* Exercise aim
Retype everything from "Deer hunting season" down to "in my deer." in the news story on Oklahoma deer check stations.

* Page text
════
Oklahoma hunting is getting a cutting-edge update, but some hunters aren't exactly thrilled about the change.
Deer hunting season is only days away. This year, the state is doing away with check stations for hunters.
A check station is where hunters are required to go to register their deer with the state.
Historically, someone at the check station would write down the hunter's information in a book that would eventually make its way to the Oklahoma Department of Wildlife Conservation.
But this season, the only place a hunter can check in their deer is online.
Some hunters love the convenience, but others said taking away check stations means taking away part of the hunting experience.
David Hathaway had the camera rolling when his 12-year-old son, Hunter checked in his first deer.
Hathaway: What are you doing buddy?
Hunter: Checking in my deer.
"He wanted to check it in, he was excited and proud of himself," Hathaway said. "I was proud of him and I wanted him to go check it in great big nice buck, so he was able to go check it in and go in and talk."
Jonathan Ballard remembers his first hunt when he was five.
He said there's a sense of camaraderie at the check stations, which is part of the fun.
"A lot of good memories, I mean it's part of the hunting experience, growing up as a kid and even as an adult now," Ballard said.
But from now on, the chance for that experience will be harder to come by.
The wildlife department is going digital, which means no more official check stations for deer hunters.
The department introduced the online check station option about three years ago.
Colin Berg with the department said a lot of hunters find e-checking more convenient.
"It's really a neat convenience deal, I've checked deer in right there from the deer stand before," Berg said.
The department said 100,000 deer were harvested in the state last year and of those, 60 percent were checked in online.
Ballard said he's used the Internet to check in his deer for the past two years.
"Be a less hassle, like I said earlier, to have to drive to town and have to drive back to camp if you're camping out somewhere," Ballard said.
But on the flip side, Ballard said it will be difficult for his non-tech savvy, 86-year-old grandfather.
════
* Dataset extract
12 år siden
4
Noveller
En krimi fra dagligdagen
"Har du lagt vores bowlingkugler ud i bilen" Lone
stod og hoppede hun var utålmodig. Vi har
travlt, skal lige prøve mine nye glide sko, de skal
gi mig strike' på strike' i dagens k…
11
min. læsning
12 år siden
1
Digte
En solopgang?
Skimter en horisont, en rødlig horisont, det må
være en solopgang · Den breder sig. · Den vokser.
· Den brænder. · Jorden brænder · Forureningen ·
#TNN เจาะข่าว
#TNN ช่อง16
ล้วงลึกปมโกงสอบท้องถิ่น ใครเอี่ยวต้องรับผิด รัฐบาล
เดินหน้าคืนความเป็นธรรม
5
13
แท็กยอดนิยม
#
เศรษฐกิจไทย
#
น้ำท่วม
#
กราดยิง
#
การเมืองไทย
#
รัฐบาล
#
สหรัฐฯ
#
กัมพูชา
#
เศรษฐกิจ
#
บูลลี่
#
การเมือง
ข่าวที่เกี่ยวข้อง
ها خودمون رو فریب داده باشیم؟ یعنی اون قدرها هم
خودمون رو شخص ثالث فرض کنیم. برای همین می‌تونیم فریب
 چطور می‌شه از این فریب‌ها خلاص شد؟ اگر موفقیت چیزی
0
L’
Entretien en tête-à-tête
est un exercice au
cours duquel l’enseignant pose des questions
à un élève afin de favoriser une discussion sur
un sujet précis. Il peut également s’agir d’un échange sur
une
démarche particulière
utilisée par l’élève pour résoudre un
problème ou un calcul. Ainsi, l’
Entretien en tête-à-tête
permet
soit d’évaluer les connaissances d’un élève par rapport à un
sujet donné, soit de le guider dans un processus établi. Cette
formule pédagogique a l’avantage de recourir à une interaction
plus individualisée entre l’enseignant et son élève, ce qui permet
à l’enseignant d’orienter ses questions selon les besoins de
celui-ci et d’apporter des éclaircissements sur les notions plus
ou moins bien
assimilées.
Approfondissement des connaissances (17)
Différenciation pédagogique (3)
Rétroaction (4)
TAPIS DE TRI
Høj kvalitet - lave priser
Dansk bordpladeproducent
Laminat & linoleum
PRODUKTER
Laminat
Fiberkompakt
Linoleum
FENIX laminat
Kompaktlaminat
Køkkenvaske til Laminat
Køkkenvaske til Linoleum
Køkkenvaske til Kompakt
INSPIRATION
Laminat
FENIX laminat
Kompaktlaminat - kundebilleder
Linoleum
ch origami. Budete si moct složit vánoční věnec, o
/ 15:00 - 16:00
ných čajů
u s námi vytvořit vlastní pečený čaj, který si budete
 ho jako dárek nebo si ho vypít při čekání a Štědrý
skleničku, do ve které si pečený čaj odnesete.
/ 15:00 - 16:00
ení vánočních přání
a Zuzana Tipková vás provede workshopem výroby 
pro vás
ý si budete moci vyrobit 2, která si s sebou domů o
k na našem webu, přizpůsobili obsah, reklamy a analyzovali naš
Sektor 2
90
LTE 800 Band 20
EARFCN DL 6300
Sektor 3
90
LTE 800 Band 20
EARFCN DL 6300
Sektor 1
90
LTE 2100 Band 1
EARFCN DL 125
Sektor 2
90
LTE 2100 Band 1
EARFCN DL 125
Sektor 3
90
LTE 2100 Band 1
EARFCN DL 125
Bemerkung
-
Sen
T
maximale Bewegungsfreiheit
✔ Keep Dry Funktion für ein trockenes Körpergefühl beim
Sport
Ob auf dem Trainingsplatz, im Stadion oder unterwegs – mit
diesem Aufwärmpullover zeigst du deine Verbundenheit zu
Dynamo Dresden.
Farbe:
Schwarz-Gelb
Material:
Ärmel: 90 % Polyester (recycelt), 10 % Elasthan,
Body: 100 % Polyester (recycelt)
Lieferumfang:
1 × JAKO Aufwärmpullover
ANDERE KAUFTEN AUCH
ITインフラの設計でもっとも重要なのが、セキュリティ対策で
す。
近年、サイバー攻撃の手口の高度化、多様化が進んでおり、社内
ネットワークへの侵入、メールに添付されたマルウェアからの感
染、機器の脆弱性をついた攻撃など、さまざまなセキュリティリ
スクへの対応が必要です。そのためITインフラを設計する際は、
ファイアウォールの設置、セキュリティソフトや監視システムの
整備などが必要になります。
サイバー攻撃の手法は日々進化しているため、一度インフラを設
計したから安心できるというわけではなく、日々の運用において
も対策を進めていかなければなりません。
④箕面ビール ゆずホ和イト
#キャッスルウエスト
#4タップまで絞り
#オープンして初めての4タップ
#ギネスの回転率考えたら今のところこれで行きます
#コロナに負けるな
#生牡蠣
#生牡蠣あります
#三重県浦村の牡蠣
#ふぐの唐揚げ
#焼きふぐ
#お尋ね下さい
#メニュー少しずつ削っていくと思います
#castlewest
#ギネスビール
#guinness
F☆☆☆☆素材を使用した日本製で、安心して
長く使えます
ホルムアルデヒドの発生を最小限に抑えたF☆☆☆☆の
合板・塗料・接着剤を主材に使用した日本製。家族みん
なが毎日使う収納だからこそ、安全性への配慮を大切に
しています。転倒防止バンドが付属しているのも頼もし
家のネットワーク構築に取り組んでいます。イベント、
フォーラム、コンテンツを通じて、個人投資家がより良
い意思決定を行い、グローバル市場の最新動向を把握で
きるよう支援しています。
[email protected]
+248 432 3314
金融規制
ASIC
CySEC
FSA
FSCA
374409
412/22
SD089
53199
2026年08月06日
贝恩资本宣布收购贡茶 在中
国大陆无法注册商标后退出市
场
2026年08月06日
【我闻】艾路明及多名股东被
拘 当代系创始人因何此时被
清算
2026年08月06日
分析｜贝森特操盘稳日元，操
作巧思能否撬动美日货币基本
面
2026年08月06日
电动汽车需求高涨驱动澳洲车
════
* Written reply
Deer hunting season is only days away. This year, the state is doing away with check stations for hunters.
A check station is where hunters are required to go to register their deer with the state.
Historically, someone at the check station would write down the hunter's information in a book that would eventually make its way to the Oklahoma Department of Wildlife Conservation.
But this season, the only place a hunter can check in their deer is online.
Some hunters love the convenience, but others said taking away check stations means taking away part of the hunting experience.
David Hathaway had the camera rolling when his 12-year-old son, Hunter checked in his first deer.
Hathaway: What are you doing buddy?
Hunter: Checking in my deer.